Exercise aim - Turn the stretch of the listing from the line containing "### Setting up the environment" through the line containing "Provides powerful and" into a Markdown table with the columns Num and Content. Give each non-blank line its own row, with its row number under Num and the line under Content.

Saved data entries:
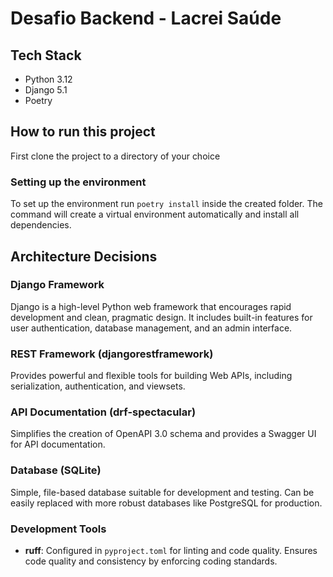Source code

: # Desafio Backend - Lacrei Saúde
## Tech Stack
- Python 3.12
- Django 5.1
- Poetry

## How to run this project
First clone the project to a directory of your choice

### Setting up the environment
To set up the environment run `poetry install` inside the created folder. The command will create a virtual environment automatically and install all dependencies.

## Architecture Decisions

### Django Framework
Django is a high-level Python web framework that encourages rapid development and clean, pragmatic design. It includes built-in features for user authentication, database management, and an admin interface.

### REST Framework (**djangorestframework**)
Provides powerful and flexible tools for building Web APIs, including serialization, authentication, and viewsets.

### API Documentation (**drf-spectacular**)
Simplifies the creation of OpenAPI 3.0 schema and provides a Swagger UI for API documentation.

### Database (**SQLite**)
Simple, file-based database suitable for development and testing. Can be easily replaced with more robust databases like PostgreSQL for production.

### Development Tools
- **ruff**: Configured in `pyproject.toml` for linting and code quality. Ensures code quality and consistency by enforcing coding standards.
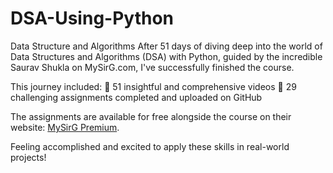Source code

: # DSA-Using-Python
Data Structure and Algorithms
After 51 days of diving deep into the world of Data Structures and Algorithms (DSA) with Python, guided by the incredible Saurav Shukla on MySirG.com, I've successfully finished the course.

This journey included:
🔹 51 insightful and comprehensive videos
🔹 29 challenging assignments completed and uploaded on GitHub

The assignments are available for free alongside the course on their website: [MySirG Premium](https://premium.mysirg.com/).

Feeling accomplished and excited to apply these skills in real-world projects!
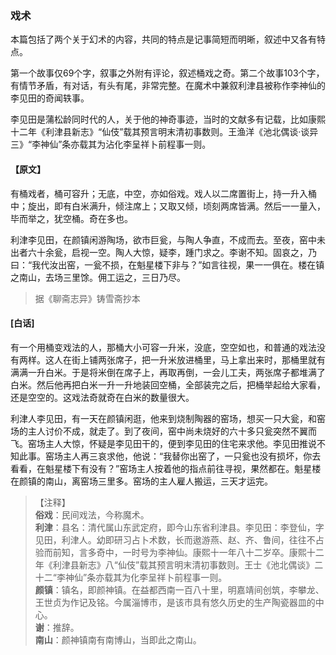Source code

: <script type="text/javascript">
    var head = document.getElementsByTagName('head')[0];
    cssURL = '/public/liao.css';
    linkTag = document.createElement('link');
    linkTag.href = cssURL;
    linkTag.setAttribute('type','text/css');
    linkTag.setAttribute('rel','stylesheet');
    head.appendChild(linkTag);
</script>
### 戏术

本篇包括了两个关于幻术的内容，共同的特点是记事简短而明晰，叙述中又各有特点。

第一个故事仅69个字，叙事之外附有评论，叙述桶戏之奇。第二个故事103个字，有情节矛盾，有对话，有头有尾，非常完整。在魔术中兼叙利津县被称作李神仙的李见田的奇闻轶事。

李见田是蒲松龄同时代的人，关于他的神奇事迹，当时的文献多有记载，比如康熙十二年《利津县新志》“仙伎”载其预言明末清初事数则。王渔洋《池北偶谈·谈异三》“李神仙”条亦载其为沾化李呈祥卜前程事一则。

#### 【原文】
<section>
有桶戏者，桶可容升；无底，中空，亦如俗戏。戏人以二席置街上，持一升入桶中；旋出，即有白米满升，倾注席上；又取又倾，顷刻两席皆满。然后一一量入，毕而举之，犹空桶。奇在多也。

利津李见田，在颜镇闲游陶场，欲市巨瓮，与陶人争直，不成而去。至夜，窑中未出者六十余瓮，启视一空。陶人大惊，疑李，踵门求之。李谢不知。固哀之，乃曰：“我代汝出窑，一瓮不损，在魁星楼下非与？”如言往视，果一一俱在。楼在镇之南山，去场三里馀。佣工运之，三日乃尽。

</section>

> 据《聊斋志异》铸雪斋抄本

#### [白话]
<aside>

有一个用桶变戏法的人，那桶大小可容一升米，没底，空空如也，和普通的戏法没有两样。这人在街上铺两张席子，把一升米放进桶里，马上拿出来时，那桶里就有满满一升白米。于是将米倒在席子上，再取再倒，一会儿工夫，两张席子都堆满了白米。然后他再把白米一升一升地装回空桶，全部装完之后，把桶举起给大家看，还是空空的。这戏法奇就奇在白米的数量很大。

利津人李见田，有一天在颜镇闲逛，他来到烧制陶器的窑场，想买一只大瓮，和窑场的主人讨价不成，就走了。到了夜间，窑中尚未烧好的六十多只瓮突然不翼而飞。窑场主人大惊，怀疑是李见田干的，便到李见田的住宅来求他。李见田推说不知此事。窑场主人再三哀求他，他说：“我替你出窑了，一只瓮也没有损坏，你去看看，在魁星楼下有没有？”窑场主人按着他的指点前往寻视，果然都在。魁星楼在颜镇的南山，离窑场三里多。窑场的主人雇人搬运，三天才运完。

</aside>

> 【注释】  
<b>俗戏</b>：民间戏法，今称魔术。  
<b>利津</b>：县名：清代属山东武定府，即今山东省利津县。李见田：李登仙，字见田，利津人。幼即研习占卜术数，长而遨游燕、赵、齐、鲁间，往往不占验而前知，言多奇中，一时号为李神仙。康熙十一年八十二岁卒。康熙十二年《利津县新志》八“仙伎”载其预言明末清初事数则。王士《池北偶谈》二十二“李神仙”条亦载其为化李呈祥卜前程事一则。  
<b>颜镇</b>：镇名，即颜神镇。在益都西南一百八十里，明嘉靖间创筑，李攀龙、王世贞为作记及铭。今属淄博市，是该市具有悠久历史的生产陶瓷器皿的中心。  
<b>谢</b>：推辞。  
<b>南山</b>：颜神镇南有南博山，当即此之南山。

---

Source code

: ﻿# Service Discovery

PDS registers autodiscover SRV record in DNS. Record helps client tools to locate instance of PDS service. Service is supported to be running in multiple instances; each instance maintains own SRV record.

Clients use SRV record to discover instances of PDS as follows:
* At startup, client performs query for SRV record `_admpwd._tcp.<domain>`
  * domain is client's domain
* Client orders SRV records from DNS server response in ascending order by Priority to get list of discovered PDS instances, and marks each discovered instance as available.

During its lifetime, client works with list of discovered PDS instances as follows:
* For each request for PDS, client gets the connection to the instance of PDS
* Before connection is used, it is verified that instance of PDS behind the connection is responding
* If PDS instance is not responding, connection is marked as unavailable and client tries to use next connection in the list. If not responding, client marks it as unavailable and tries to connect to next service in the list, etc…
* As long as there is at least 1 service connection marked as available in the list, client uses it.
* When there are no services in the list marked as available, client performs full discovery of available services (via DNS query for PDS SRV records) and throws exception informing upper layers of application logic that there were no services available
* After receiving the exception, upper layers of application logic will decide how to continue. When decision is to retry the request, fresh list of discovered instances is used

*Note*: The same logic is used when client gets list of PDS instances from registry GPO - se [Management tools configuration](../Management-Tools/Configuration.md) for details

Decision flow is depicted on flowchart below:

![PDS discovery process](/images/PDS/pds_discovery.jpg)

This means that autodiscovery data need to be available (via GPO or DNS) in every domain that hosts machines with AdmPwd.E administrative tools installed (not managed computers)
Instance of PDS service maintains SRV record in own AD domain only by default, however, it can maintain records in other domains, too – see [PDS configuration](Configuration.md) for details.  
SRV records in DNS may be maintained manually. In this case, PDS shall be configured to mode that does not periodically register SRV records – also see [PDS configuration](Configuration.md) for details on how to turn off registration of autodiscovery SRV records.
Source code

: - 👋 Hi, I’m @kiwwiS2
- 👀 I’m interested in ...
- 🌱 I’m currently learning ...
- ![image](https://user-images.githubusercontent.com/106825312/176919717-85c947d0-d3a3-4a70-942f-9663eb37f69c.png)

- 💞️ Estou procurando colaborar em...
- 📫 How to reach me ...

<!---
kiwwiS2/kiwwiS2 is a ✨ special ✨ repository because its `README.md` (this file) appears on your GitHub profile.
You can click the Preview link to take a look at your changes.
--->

Result below -
| Num | Content |
|---|---|
| 1 | ### Setting up the environment |
| 2 | To set up the environment run `poetry install` inside the created folder. The command will create a virtual environment automatically and install all dependencies. |
| 3 | ## Architecture Decisions |
| 4 | ### Django Framework |
| 5 | Django is a high-level Python web framework that encourages rapid development and clean, pragmatic design. It includes built-in features for user authentication, database management, and an admin interface. |
| 6 | ### REST Framework (**djangorestframework**) |
| 7 | Provides powerful and flexible tools for building Web APIs, including serialization, authentication, and viewsets. |